Time Series Analysis – Assessing Seasonal Covariates in a Seasonal ARIMA Model: A Comprehensive Guide

arimartime series

I am using R to develop an ARIMA model to evaluate the influence of several seasonal covariates (e.g., meteorological data) upon the incidence of a seasonal disease. I have weekly data available and have set the period equal to 52 weeks. Using the auto.arima function the disease of interest has a form of ARIMA(0,1,2)(0,0,1).

Using the TSA package, I can then evaluate the influence of each of the covariates:

covariates <- data.frame(covariate1, covariate2, covariate3)
model <- arima(disease, order=c(0,1,2), seasonal=list(order=c(0,0,1), period=52), xreg=covariates)

However, I am worried that this approach is identifying spurious associations between the covariates, each of which has a seasonal component… Is it more appropriate to decompose the covariate data and subtract the seasonal component before fitting the ARIMA model?

covariate1_components <- decompose(covariate1)
covariate1_adjust <- covariate1 - covariate1_components$seasonal
[...]
covariates_adjust <- data.frame(covariate1_adjust, covariate2_adjust, covariate3_adjust)
model2 <- arima(disease, order=c(0,1,2), seasonal=list(order=c(0,0,1), period=52), xreg=covariates_adjust)
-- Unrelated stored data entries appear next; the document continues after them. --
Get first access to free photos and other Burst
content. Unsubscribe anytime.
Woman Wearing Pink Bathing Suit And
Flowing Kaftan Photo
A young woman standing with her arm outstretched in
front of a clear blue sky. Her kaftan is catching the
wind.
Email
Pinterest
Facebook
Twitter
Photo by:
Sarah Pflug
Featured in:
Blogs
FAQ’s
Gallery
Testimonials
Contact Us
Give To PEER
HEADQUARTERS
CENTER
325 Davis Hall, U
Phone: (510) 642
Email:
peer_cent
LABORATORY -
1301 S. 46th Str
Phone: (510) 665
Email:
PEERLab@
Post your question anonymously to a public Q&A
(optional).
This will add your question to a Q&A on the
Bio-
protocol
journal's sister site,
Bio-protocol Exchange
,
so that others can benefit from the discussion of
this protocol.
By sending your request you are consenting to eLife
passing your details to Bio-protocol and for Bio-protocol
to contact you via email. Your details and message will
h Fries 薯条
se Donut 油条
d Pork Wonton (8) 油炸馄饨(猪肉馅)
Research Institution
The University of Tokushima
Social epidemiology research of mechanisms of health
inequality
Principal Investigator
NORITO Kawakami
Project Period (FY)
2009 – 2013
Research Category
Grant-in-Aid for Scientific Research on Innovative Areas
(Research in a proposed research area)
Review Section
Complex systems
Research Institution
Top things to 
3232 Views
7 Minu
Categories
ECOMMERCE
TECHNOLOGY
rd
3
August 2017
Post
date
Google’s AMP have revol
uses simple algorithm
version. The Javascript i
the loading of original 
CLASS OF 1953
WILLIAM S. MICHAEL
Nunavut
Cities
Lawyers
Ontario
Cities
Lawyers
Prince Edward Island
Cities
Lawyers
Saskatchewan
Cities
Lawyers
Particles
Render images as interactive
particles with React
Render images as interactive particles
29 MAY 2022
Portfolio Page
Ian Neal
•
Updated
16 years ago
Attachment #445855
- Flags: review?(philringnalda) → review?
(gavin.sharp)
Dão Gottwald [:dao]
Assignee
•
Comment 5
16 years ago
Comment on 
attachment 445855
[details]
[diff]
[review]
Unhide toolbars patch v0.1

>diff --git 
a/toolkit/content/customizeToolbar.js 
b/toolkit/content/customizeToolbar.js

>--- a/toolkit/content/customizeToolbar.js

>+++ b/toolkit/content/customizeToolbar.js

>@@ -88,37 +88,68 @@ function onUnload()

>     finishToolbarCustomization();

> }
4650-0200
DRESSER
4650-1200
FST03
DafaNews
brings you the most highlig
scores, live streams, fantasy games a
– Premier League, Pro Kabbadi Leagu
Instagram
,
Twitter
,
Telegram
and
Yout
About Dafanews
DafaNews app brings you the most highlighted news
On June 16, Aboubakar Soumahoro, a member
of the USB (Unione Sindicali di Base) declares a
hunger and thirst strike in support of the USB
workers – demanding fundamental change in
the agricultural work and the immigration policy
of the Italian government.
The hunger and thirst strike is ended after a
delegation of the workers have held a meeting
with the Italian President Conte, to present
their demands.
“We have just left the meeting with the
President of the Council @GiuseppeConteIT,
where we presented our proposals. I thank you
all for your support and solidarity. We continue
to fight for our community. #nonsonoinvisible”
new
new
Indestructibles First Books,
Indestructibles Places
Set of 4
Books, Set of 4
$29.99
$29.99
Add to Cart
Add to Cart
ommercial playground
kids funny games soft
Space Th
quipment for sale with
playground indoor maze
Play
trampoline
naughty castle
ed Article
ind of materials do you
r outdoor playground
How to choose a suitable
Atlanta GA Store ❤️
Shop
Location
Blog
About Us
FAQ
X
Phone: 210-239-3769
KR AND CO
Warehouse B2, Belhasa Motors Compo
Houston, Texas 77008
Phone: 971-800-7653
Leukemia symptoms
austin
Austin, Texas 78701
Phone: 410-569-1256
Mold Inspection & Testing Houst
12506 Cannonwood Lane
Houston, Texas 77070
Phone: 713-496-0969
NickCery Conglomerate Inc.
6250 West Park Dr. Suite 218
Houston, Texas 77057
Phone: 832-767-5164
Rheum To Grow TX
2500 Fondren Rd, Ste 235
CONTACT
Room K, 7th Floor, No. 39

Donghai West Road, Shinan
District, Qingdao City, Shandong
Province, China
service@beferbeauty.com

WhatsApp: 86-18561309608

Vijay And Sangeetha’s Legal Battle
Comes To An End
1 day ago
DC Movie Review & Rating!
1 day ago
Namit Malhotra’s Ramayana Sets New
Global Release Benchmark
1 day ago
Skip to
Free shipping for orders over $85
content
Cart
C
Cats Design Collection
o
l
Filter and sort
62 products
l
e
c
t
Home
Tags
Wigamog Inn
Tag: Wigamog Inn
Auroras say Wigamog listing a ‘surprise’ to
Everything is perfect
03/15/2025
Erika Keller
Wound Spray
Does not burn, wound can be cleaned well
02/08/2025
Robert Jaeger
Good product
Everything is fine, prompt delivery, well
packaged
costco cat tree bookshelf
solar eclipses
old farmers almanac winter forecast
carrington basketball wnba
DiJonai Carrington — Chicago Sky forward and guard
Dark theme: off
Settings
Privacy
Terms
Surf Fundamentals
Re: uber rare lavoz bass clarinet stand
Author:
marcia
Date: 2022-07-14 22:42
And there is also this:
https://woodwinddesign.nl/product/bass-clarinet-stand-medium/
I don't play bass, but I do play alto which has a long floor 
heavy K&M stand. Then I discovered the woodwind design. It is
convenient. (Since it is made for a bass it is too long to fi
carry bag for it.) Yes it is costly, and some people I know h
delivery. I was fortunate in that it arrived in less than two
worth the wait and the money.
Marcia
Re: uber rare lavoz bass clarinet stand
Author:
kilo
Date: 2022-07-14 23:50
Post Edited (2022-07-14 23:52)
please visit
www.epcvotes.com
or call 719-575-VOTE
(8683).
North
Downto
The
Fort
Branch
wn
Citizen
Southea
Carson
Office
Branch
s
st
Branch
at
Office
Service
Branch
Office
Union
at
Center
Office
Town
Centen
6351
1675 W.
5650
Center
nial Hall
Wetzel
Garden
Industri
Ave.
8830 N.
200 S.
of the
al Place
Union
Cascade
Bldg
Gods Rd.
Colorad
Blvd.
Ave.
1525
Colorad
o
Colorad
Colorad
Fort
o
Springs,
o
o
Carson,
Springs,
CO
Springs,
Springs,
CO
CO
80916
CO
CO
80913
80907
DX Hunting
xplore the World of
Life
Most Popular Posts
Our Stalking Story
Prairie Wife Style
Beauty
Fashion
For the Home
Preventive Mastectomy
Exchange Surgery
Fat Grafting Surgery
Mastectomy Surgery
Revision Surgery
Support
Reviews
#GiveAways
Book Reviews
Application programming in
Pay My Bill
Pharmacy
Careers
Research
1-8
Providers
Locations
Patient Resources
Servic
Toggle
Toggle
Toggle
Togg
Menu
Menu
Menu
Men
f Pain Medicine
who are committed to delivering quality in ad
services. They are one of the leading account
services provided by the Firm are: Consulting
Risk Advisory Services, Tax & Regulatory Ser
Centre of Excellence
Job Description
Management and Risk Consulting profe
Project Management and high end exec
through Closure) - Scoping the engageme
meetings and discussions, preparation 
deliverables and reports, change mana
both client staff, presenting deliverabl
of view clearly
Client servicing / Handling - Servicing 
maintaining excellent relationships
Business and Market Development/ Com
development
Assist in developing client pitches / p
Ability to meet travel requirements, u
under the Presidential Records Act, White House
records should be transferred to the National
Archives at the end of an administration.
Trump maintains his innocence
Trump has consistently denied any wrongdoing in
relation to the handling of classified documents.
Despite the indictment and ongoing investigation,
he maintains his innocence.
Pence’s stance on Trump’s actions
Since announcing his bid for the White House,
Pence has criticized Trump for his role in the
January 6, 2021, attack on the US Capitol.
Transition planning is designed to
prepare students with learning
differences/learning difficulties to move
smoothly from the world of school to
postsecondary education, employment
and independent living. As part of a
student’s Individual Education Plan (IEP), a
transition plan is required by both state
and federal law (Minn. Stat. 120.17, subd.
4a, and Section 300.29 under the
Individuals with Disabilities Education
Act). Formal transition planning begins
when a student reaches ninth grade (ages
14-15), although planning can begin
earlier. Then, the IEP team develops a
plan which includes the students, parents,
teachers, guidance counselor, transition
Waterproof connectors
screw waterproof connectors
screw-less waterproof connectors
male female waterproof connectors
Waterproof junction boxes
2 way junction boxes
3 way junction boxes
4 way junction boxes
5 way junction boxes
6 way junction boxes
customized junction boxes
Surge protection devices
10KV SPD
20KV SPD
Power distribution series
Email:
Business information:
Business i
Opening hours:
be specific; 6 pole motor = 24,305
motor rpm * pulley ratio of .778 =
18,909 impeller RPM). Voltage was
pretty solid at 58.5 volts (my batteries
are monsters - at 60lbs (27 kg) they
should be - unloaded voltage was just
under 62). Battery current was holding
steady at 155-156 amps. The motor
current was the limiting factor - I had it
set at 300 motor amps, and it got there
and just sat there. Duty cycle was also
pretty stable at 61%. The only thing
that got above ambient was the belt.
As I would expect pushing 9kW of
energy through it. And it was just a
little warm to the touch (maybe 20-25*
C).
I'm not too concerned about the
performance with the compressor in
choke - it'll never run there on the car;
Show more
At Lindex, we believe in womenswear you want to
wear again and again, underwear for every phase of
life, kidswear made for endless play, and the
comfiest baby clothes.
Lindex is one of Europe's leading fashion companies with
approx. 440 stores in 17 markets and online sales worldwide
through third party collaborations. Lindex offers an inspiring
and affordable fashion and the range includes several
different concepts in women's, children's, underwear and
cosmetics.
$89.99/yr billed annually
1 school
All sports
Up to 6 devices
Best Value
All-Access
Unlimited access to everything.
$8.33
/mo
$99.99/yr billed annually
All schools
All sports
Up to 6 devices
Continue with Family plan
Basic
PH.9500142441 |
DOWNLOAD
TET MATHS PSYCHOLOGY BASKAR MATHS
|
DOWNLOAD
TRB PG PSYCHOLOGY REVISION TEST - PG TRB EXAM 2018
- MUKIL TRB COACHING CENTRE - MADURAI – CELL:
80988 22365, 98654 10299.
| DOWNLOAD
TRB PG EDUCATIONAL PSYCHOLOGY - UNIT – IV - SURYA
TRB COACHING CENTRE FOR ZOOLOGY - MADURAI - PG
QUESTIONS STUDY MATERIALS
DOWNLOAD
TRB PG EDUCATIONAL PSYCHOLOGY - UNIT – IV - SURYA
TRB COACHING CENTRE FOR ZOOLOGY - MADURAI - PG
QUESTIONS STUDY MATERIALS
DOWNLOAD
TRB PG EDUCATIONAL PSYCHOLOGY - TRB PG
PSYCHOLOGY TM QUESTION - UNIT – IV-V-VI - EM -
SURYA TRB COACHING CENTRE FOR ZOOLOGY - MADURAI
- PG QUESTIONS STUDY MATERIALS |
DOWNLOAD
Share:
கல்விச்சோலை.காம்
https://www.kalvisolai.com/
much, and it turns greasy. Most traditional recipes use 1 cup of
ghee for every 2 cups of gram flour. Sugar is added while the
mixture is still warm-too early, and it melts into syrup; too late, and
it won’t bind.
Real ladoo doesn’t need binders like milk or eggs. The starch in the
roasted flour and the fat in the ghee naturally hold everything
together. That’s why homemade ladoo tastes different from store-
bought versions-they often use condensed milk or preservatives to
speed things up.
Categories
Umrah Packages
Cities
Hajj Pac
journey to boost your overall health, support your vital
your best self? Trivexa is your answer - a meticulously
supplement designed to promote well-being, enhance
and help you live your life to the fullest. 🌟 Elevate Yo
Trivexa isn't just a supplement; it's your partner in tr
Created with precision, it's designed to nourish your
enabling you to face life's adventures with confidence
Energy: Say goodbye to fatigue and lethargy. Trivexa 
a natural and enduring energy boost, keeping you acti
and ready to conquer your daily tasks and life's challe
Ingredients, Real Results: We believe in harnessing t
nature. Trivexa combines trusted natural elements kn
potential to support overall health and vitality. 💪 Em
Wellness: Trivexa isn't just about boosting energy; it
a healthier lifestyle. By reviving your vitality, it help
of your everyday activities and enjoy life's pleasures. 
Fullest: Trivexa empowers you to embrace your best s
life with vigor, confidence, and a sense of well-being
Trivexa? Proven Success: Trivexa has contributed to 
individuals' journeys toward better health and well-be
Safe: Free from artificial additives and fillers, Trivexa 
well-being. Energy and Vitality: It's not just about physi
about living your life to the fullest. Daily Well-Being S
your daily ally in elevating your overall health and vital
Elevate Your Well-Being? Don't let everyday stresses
Any thoughts on which of the two approaches would be preferable for evaluating seasonal covariates?

Best Answer

When you have covariates that are stochastic, you use pre-whitening methoDs to identify the relationship between the original series using the filtered series as proxies. Part of the abalysis is to identify thr transfer between Y and each of the suggested X's AND to identify the ARIMA structure of the noise ( which in general is not the ARIMA structure for the observed Y ) AND any omitted deterministixc structure/causals that are creating Pulses , Level Shifts , SEasonal Pulss and/or Local Time Trends in the residuals. After forming this possibly useful model, estimation and diagnostic checking may suggest remodelling. Care is then taken to test whether or not the model's parameters are constant over time and whether or not the error variance is constant over time.